What are you supposed to do if you try to stop Peyton Manning and find out you cannot stop Joseph Addai?
Or (gulp) Kenton Keith?
Man, does San Diego want Marty Schottenheimer back, or what? One Charger fan told me that "14-2 and no Super Bowl beats what's happening right now!" Too bad the Bolts can't get a coach who can win in both the regular and postseason.
It sure is looking like Norv Turner should never be anything more than an offensive coordinator.
Daunte Culpepper sticks it to Miami. That was sweet.
Listening to Brian Billick after losing to Cleveland makes one think of a kid breaking a window right in front of his father: "Um, well, I guess…er…uh…I mean…" That pretty much sums up that loss succinctly.

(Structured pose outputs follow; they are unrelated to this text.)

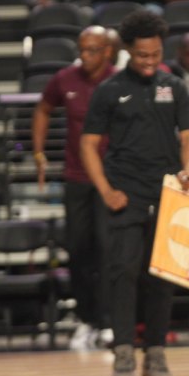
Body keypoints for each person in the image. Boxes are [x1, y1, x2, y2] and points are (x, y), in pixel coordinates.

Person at [80, 10, 189, 376]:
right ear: (128, 51)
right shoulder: (109, 90)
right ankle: (124, 353)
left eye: (155, 54)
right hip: (124, 194)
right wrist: (105, 189)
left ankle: (156, 353)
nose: (150, 62)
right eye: (142, 55)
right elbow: (87, 145)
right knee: (123, 273)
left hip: (168, 193)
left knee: (163, 276)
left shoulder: (174, 86)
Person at [32, 26, 115, 350]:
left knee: (109, 250)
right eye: (82, 49)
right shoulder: (64, 79)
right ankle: (86, 319)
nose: (85, 55)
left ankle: (108, 321)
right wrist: (39, 153)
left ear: (107, 51)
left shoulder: (119, 80)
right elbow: (42, 108)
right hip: (76, 178)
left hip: (110, 180)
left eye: (93, 49)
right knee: (79, 251)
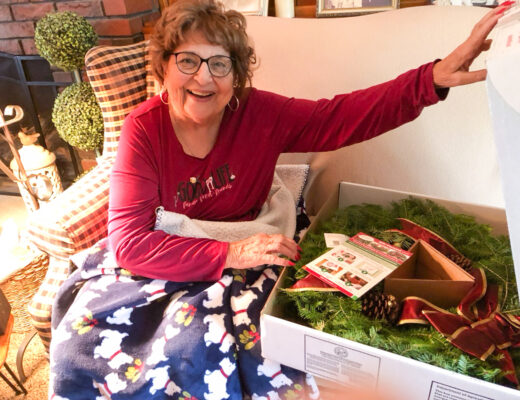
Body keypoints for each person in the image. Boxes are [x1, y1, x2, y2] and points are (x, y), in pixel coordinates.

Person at [49, 1, 512, 398]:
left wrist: (430, 80)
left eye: (220, 63)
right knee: (81, 346)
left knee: (251, 349)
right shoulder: (143, 130)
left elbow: (342, 116)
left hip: (251, 244)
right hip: (170, 255)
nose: (203, 78)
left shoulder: (260, 113)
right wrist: (228, 253)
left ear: (236, 75)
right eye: (187, 60)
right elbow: (130, 242)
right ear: (163, 67)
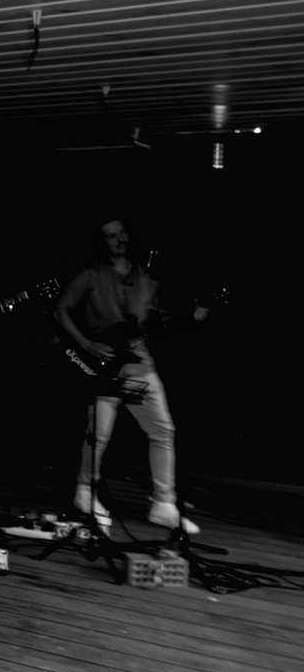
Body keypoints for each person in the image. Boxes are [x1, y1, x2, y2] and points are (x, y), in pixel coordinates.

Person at [54, 216, 199, 534]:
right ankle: (84, 492)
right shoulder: (91, 274)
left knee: (163, 430)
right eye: (111, 235)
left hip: (138, 362)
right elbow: (61, 309)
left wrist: (188, 316)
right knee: (99, 433)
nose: (119, 239)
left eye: (122, 233)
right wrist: (87, 344)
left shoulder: (147, 276)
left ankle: (164, 504)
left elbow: (154, 319)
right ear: (101, 241)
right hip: (103, 362)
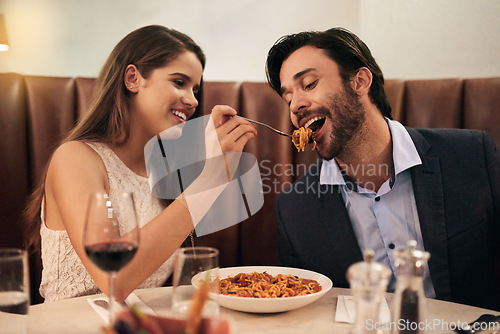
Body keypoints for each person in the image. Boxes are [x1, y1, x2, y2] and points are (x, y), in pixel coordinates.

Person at [265, 27, 500, 310]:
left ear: (360, 82)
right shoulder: (294, 211)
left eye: (309, 84)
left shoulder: (472, 156)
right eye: (288, 97)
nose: (296, 105)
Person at [23, 25, 257, 302]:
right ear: (133, 78)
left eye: (196, 89)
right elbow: (114, 278)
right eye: (179, 82)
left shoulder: (169, 171)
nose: (193, 100)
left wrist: (212, 163)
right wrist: (213, 176)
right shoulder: (75, 158)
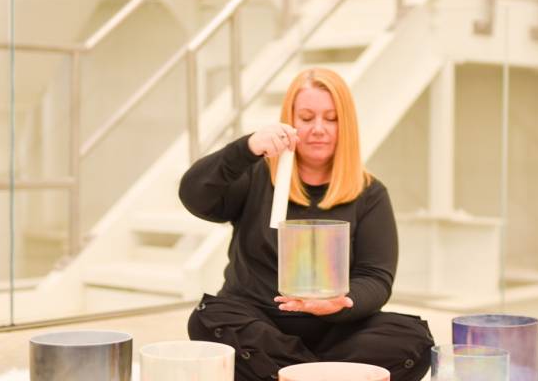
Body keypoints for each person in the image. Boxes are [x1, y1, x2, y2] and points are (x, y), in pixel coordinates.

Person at [179, 68, 434, 381]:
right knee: (209, 319)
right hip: (256, 322)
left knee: (412, 338)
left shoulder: (370, 194)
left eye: (331, 118)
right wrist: (245, 149)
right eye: (307, 117)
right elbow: (194, 194)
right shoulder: (255, 176)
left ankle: (283, 373)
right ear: (291, 122)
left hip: (335, 331)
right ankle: (326, 374)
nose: (318, 129)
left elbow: (376, 277)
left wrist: (343, 302)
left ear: (346, 126)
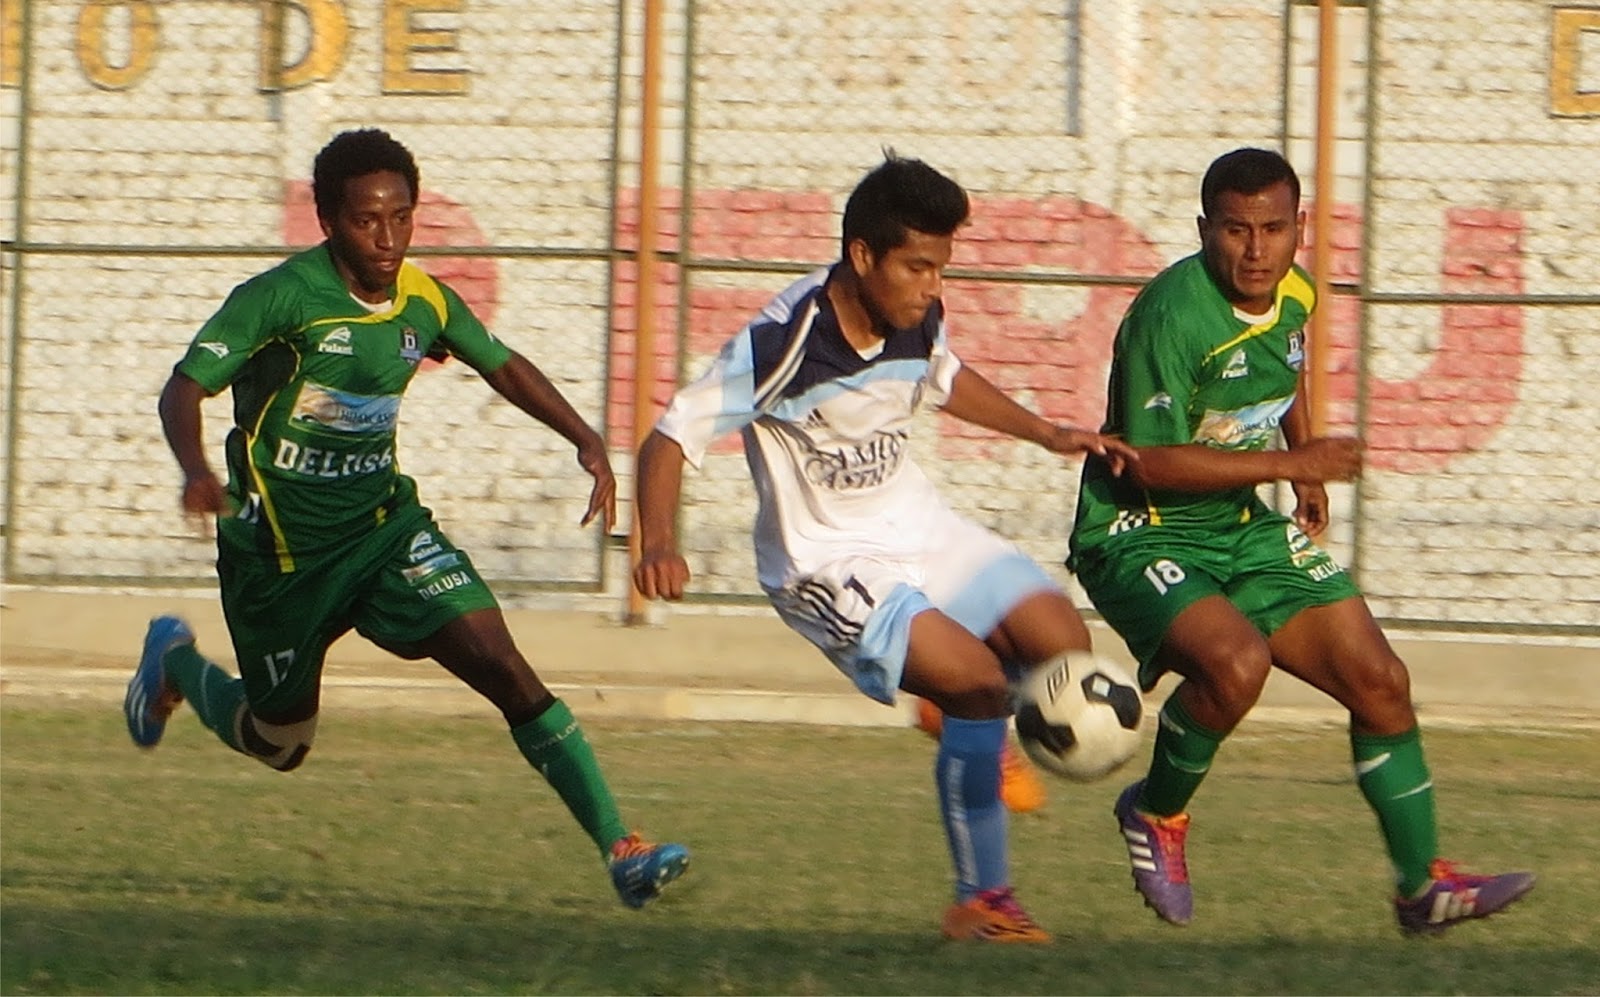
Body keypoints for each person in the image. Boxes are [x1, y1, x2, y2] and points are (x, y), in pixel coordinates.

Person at [125, 127, 689, 909]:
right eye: (366, 221)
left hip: (385, 529)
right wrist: (196, 470)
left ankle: (621, 847)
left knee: (499, 658)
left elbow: (501, 362)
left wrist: (586, 438)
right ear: (327, 220)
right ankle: (176, 661)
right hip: (281, 555)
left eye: (401, 217)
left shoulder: (422, 297)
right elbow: (182, 388)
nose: (387, 238)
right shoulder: (280, 299)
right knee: (278, 741)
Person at [631, 152, 1137, 943]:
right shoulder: (782, 343)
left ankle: (965, 714)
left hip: (919, 526)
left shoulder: (915, 313)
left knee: (1061, 641)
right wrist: (657, 541)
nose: (933, 284)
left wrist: (1047, 432)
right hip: (827, 561)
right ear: (862, 256)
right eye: (918, 266)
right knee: (976, 685)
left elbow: (944, 378)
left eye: (941, 267)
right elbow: (668, 439)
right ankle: (983, 900)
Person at [1067, 146, 1534, 935]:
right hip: (1136, 531)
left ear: (1299, 229)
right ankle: (1157, 812)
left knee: (1381, 679)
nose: (1255, 250)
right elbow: (1147, 463)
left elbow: (1287, 367)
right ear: (1205, 229)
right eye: (1235, 230)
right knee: (1237, 663)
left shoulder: (1295, 292)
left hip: (1236, 522)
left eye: (1273, 229)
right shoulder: (1169, 315)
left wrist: (1304, 466)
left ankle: (1422, 885)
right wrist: (1294, 460)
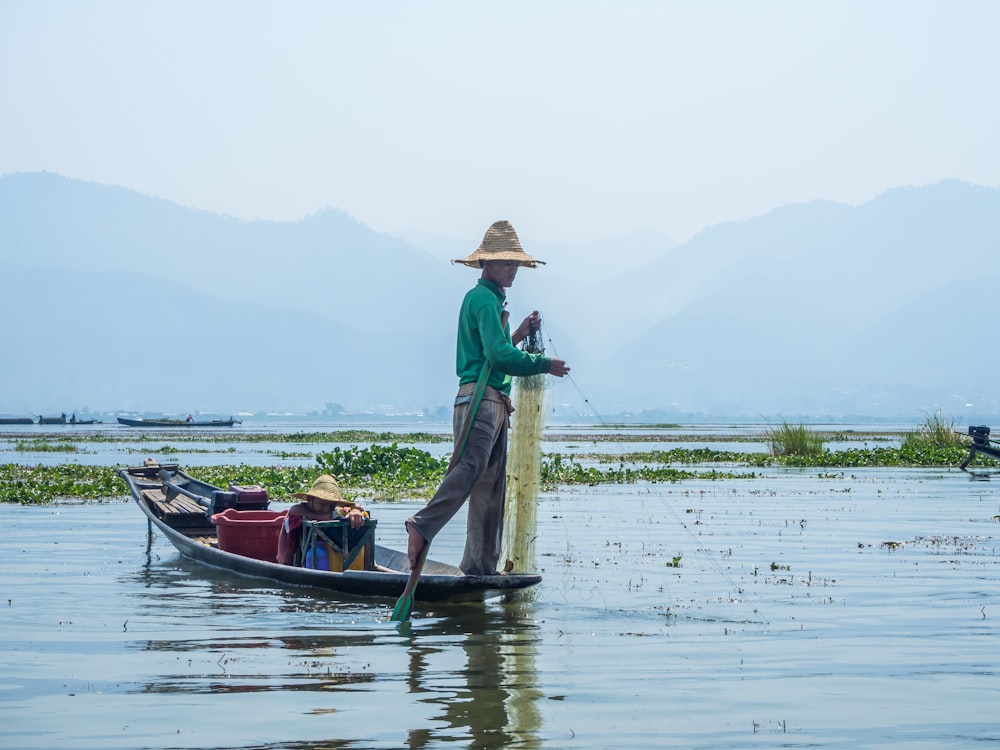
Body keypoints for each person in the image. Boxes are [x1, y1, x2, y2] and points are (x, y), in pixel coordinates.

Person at [405, 220, 570, 576]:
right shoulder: (481, 299)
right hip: (480, 400)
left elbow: (491, 352)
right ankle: (422, 524)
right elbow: (497, 358)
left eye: (515, 264)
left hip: (493, 399)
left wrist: (519, 333)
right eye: (506, 263)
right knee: (471, 467)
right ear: (487, 264)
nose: (513, 270)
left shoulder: (490, 300)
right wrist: (543, 364)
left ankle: (479, 566)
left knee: (491, 486)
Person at [276, 474, 369, 566]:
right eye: (322, 504)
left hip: (337, 559)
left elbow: (354, 507)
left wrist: (355, 510)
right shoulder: (299, 511)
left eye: (331, 505)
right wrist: (322, 517)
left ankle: (372, 564)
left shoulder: (336, 512)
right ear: (309, 499)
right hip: (304, 559)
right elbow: (294, 509)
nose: (326, 509)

Patriot Nation will soon find out how really good Tony Romo is. It's sort of like temporarily being in the state of Missouri, in that he'll simply have to show me.
Back to school: We could have done without all those penalties, UMass. At least lose with dignity. I mean, these BC Eagles are ranked nationally. This wasn't like losing to Appalachian State -- whoops, forgot about Michigan.
Back to school II: Hope Charlie Weis has some thick skin. Coaching in South Bend, Indiana is not for the meek.
Net points can be wacky. Detroit is 3-1 but is -7 in net points. On the other hand, Minnesota is 1-3 and is +8.
How much entitlement does 0-4 Miami feel now?
Ouch. Donovan McNabb was sacked 12 times by the Giants, tieing a league record. Wonder if he began to feel as squeamish as he felt in the closing moments of Super Bowl XXXIX?
And who lead the way with six sacks? Michael somebody? Heck no! The immortal Osi Umenyiora, that's who. And you thought it was hard to spell Houshmandzadeh.
Anyone who tries to legislate those quick timeouts to try and throw kickers off are for the birds. Two problems with this: What if the special teams coach sees too many (or too few) men on the field at that moment? And, what if, after the timeout, the guy misses the field goal, then hits the second? Especially if the latter happens someday, you will never hear one peep regarding this subject anymore.
Tit for tat: After showing up David Carr, Matt Schaub couldn't turn the trick against his old chums in Atlanta.
Which also begs the question: Has Joey Harrington finally found his niche?
Remember him: Tom Brady is not the best quarterback in NFL history. Neither is Joe Montana. Otto Graham is. Let's begin with the old AAFC (All-America Football Conference), which begat the Browns, Colts and 49ers. The league existed from 1946 to 1949. Graham came into the league as a rookie out of Northwestern in 1946 for that inaugural AAFC season. Four AAFC seasons, and the Cleveland Browns won all four league titles. In 1950, the Browns joined the NFL along with the other two aforementioned teams. Picking up right where he left off, he led the Browns to the NFL Championship Game in all six of his NFL seasons, winning titles in 1950 and 1955. Oh, and none of those titles were won with Jim Brown, the greatest running back in history, as he would not join the Browns until 1957. Every year of his career, he played in his league title game. Graham retired after winning the 1955 title, cementing his legacy as the greatest champion the NFL has ever known.
The Bengals need more than Marvin Lewis cussing them out. Perhaps a few more arrests are in order. The Bengals seemed to play better when their guys were getting busted.
Nice of Carson Palmer to stand up and admit he was wrong for yelling at Chad Johnson. Sorry, dude. Your only mistake was in not taking Ocho Cinco's head off. Showing up your quarterback on national television makes Johnson the NFL's biggest heel, for right now.
All that great defense, and the Patriots now get Rodney Harrison back. Hoo boy.
Tom Brady and ESPN's Suzy Kolber talked at length about Bill Belichick and his slices of "humble pie". What in the world will go down at Foxborough this week, given that the Patriots fell four points short of their point quota?
38 laps around the field? 38 clapper pushups? 38 minutes of up-and-down drills?
Nah. More like 38 hours of meetings this week, starring Bill "The Cleveland Browns are the best team you've seen this year!" Belichick.
Or it could be 38 hours of meetings this week, starring Bill "I hate Cleveland with a passion, I will kill all you guys if you lose to them!!!" Belichick.